- Born: November 28, 1946 (age 79) Memphis, Tennessee
- Education: Michigan State University
- Occupations: News anchor, reporter, correspondent for 48 Hours Mystery
- Notable credit(s): Emmy Award, Environmental Defense Fund Award, RTNDA Edward R. Murrow Award
- Spouse: Thomas Oliphant

= Susan Spencer =

American journalist

Susan Spencer is an American television news reporter and correspondent for 48 Hours Mystery and CBS Sunday Morning.

Spencer was born in Memphis, Tennessee. She graduated from Michigan State University in 1968 with a bachelor's degree in communications and German literature. The following year, she completed her master's in journalism from Columbia University.

==Career==
From 1971 to 1972, Spencer worked as a researcher for CBS-owned WCBS-TV in New York. She was also a writer and producer for public affairs broadcast at WKPC-TV in Louisville, Kentucky. From 1972 to 1977, she worked for Minneapolis-based CBS station WCCO-TV, where she was reporter and co-anchor. She joined CBS News' Washington bureau in 1977 and became a correspondent in 1978. In 1986, she was named medical correspondent for CBS News. She anchored the CBS Sunday Night News from 1987 to 1988. Also from 1987 through 1988, she was a substitute anchor and from 1988 through 1989, anchor of the Sunday edition of CBS Evening News. In 1989, she reported on the death of Emperor Hirohito of Japan and Tiananmen Square protests. A year later, based in Riyadh, Saudi Arabia, Spencer reported major international events such as the Persian Gulf War.

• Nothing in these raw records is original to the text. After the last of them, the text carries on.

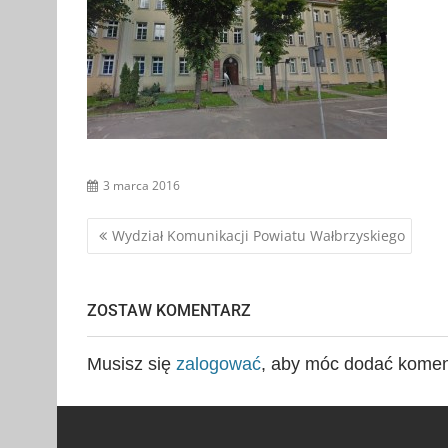
3 marca 2016
Nawigacja
Wydział Komunikacji Powiatu Wałbrzyskiego
wpisu
ZOSTAW KOMENTARZ
Musisz się
zalogować
, aby móc dodać komen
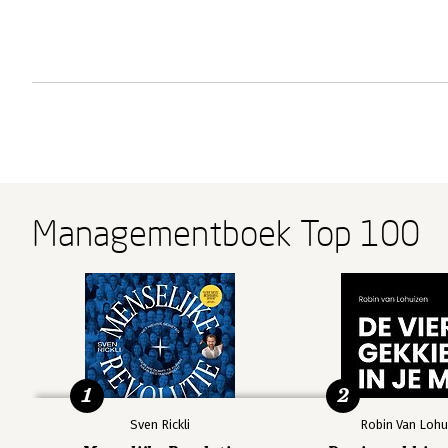
Managementboek Top 100
1
2
Sven Rickli
Robin Van Lohu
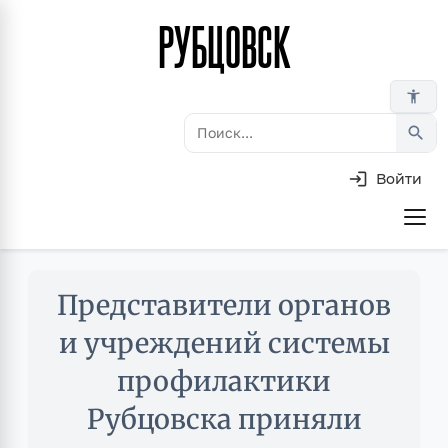
РУБЦОВСК
Перейти
к
основному
accessibility_new
содержанию
search
Войти
Основная
навигация
Skip
Представители органов
to
main
и учреждений системы
content
профилактики
Рубцовска приняли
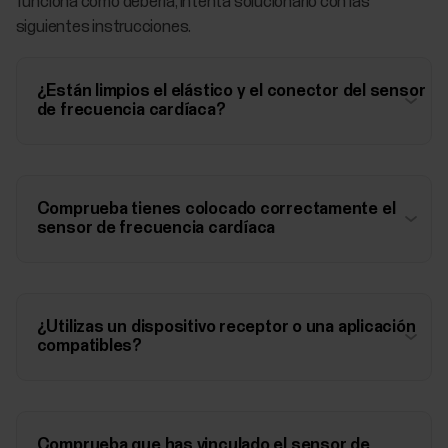
funciona como debería, intenta solucionarlo con las
siguientes instrucciones.
¿Están limpios el elástico y el conector del sensor
de frecuencia cardíaca?
Comprueba tienes colocado correctamente el
sensor de frecuencia cardíaca
¿Utilizas un dispositivo receptor o una aplicación
compatibles?
Comprueba que has vinculado el sensor de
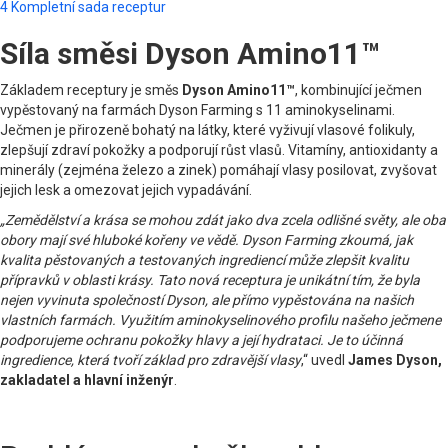
4
Kompletní sada receptur
Síla směsi Dyson Amino11™
Základem receptury je směs
Dyson Amino11™
, kombinující ječmen
vypěstovaný na farmách Dyson Farming s 11 aminokyselinami.
Ječmen je přirozeně bohatý na látky, které vyživují vlasové folikuly,
zlepšují zdraví pokožky a podporují růst vlasů. Vitamíny, antioxidanty a
minerály (zejména železo a zinek) pomáhají vlasy posilovat, zvyšovat
jejich lesk a omezovat jejich vypadávání.
„Zemědělství a krása se mohou zdát jako dva zcela odlišné světy, ale oba
obory mají své hluboké kořeny ve vědě. Dyson Farming zkoumá, jak
kvalita pěstovaných a testovaných ingrediencí může zlepšit kvalitu
přípravků v oblasti krásy. Tato nová receptura je unikátní tím, že byla
nejen vyvinuta společností Dyson, ale přímo vypěstována na našich
vlastních farmách. Využitím aminokyselinového profilu našeho ječmene
podporujeme ochranu pokožky hlavy a její hydrataci. Je to účinná
ingredience, která tvoří základ pro zdravější vlasy
,“ uvedl
James Dyson,
zakladatel a hlavní inženýr
.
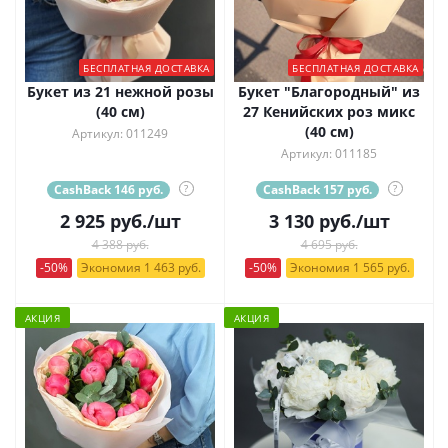
БЕСПЛАТНАЯ ДОСТАВКА
БЕСПЛАТНАЯ ДОСТАВКА
Букет из 21 нежной розы
Букет "Благородный" из
(40 см)
27 Кенийских роз микс
(40 см)
Артикул: 011249
Артикул: 011185
CashBack 146 руб.
?
CashBack 157 руб.
?
2 925
руб.
/шт
3 130
руб.
/шт
4 388 руб.
4 695 руб.
-50%
Экономия 1 463 руб.
-50%
Экономия 1 565 руб.
АКЦИЯ
АКЦИЯ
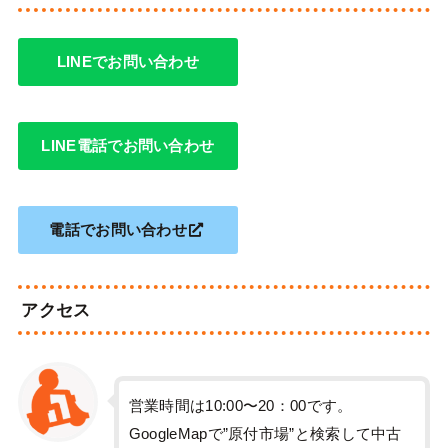
LINEでお問い合わせ
LINE電話でお問い合わせ
電話でお問い合わせ
アクセス
営業時間は10:00〜20：00です。
GoogleMapで”原付市場”と検索して中古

As national correspondent, she also covered the first inauguration of President Bill Clinton and the re-election campaign of President George Herbert Walker Bush. She was then CBS News' White House correspondent and the main correspondent for its "Eye on America" segments. In 1993, she was named a correspondent for 48 Hours, covering subjects ranging from drug wars in Colombia to custody battles in the United States.

==Awards==
Spencer has been recognized with Emmy Awards for her 48 Hours stories, an Environmental Defense Fund Award, and a RTNDA Edward R. Murrow Award for Overall Excellence for a story about the struggle of a child to find a match for an organ transplant.

Susan's husband Thomas Oliphant is a former political columnist for the Boston Globe.